Are You Being Greenwashed By Your Web Host?
Last updated on Mar 6, 2015
Come on, admit it: you want to save the planet. Somewhere, deep inside all of us, there’s a tiny voice telling us that “going green” matters… that we can make a difference.
That’s what web hosting companies are counting on anyway. Show me a hosting company that hasn’t announced:
We’re Going Green!
…and I’ll show you a marketing department that’s about to get fired. It’s the latest trend – no, it’s more than a trend: it’s considered de rigeur these days to “tell your sustainability story.” “Going Green” is a particularly popular form of Corporate Social Responsibility, a broader term that can also include charitable donations and volunteering in the community… all those good things that make us believe Big Business has a big heart.
Why Are Web Hosting Companies Going Green?
From GoDaddy to that small hosting company you’ve never heard of, they’ve all jumped on the eco-friendly bandwagon, and they’re all making sure the world knows about it. Given the stats on this topic, it’s certainly understandable. Take a look:
- A surprisingly high percentage (roughly half) of the population thinks a company’s “greenness” is important when choosing a product or service.

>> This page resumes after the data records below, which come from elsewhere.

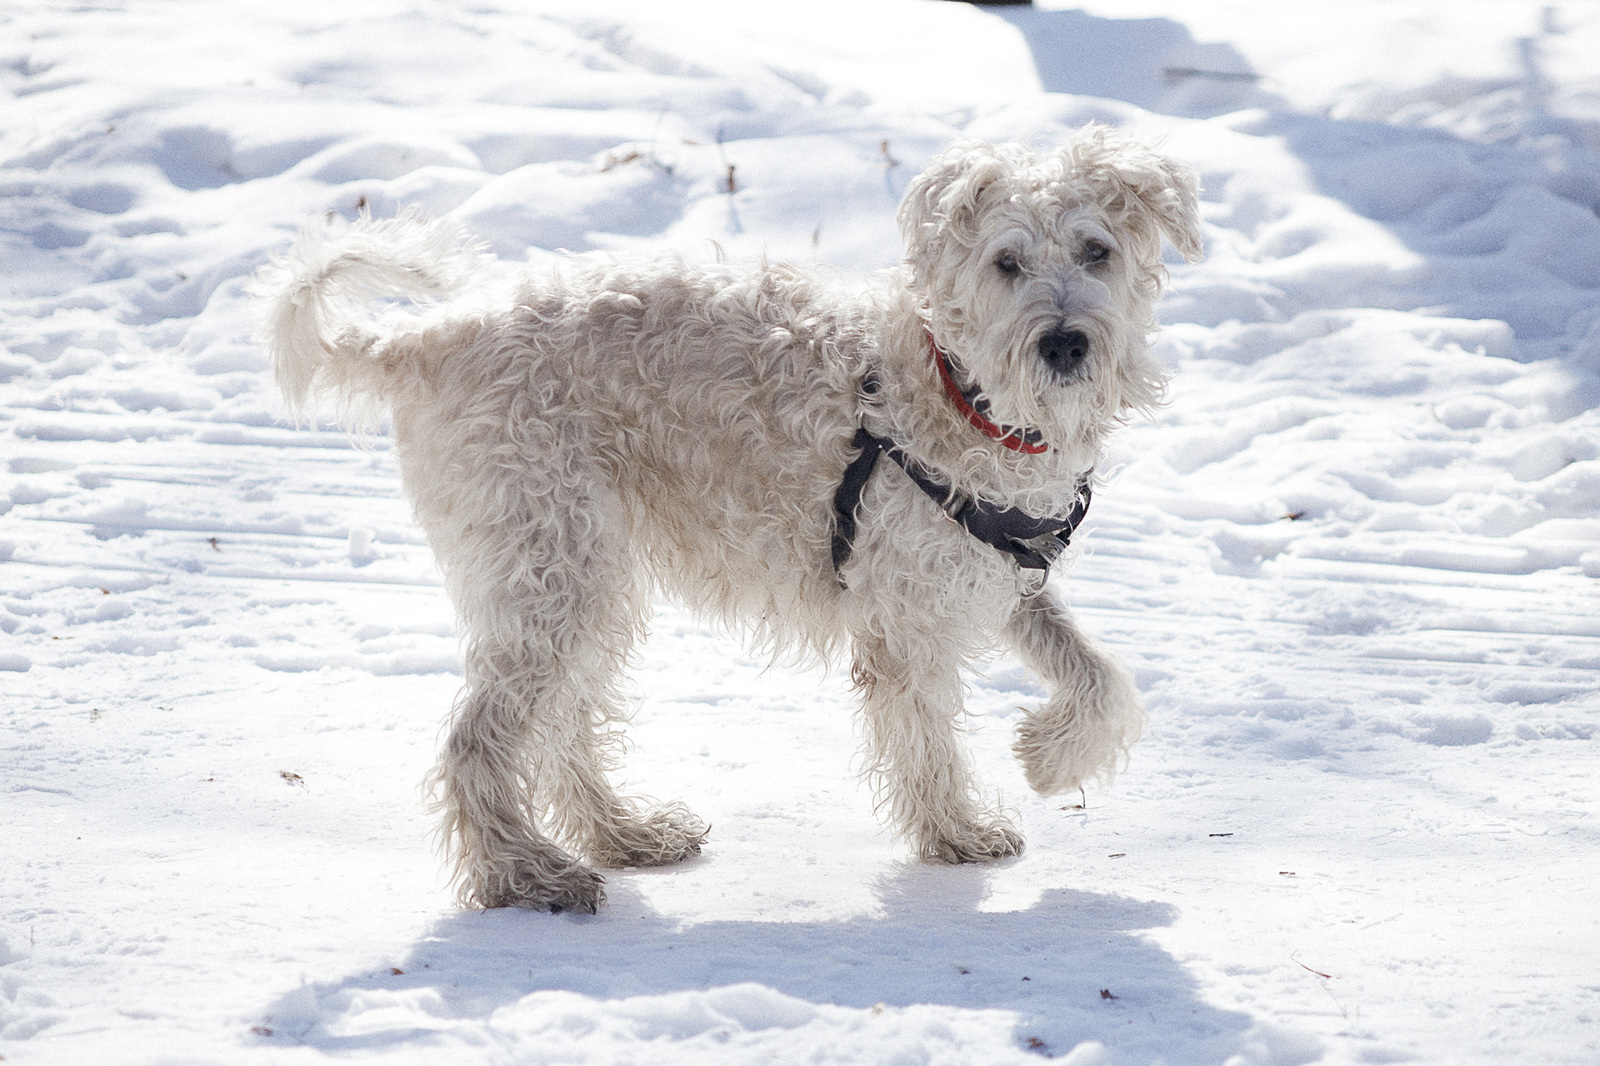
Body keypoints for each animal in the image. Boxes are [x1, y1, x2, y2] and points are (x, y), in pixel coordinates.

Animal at [252, 122, 1203, 902]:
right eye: (1007, 262)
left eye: (1096, 249)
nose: (1066, 343)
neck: (957, 390)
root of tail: (421, 341)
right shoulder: (905, 611)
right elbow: (925, 736)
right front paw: (957, 831)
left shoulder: (995, 571)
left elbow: (1102, 677)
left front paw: (1048, 756)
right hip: (551, 567)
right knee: (478, 740)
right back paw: (524, 874)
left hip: (582, 580)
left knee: (560, 729)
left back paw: (623, 835)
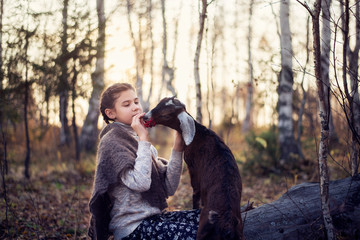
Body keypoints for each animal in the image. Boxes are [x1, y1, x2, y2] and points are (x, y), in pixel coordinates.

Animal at [142, 96, 243, 240]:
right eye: (160, 102)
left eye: (166, 115)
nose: (146, 116)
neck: (198, 135)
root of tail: (227, 223)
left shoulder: (193, 167)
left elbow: (196, 191)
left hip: (202, 228)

- You double your chances of making a sale to a Millennial if your company has an eco-friendly reputation. Millennials are the largest generation, after Baby Boomers.
The Varying Shades of “Going Green”
The Darkest Shade: Greenwashing
When you look at HostGator‘s page on going green, you see lovely images of leaves, grass, and wind turbines. You also see this phrase:
All of our shared and reseller servers are now 130% wind powered!
Wind-powered servers – wow! You can’t argue with the greenness of that… or can you? By reading the smaller print, you’ll discover that HostGator has purchased RECs. This stands for Renewable Energy Credits.
RECs are a type of donation to a renewable energy company. HostGator is offsetting its energy consumption, but they haven’t replaced the electricity-powered servers with wind-powered servers. They haven’t set up wind turbines in the HostGator parking lot.
But it appears that’s what they’d have you believe. This is called “greenwashing” and it’s particularly shameful given the power of green marketing and its potential to do good in the world.
An Honest Shade: Being Upfront About RECs
Now let’s go on over to A Small Orange‘s “green initiative” page. They too announce that they’ve gone green, and even have a nice wind turbine graphic too.
Although A Small Orange is owned by essentially the same company that owns HostGator, there’s a bit of a difference here. A Small Orange isn’t trying to fool you: they actually explain what RECs are:
ASO has chosen to go a step further and match 150 percent of the electricity it uses with renewable energy, in the form of Renewable Energy Certificates (RECs). … for every kilowatt hour of electricity used to host your website, another one and one-half kilowatt hours of electricity is generated by renewable energy projects and delivered to the power grid.
See? Nice and honest.
The Ultimate Shade: Actually Using Renewable Energy Sources
Finally, we come to AISO.net, a web hosting company who went whole hog and set up solar panels…on site. They don’t even need energy credits because they’re producing their own electricity!
So now that you know the varying shades of green when it comes to web hosting companies “going green,” remember who’s greenwashing you and who’s being upfront about their sustainable practices.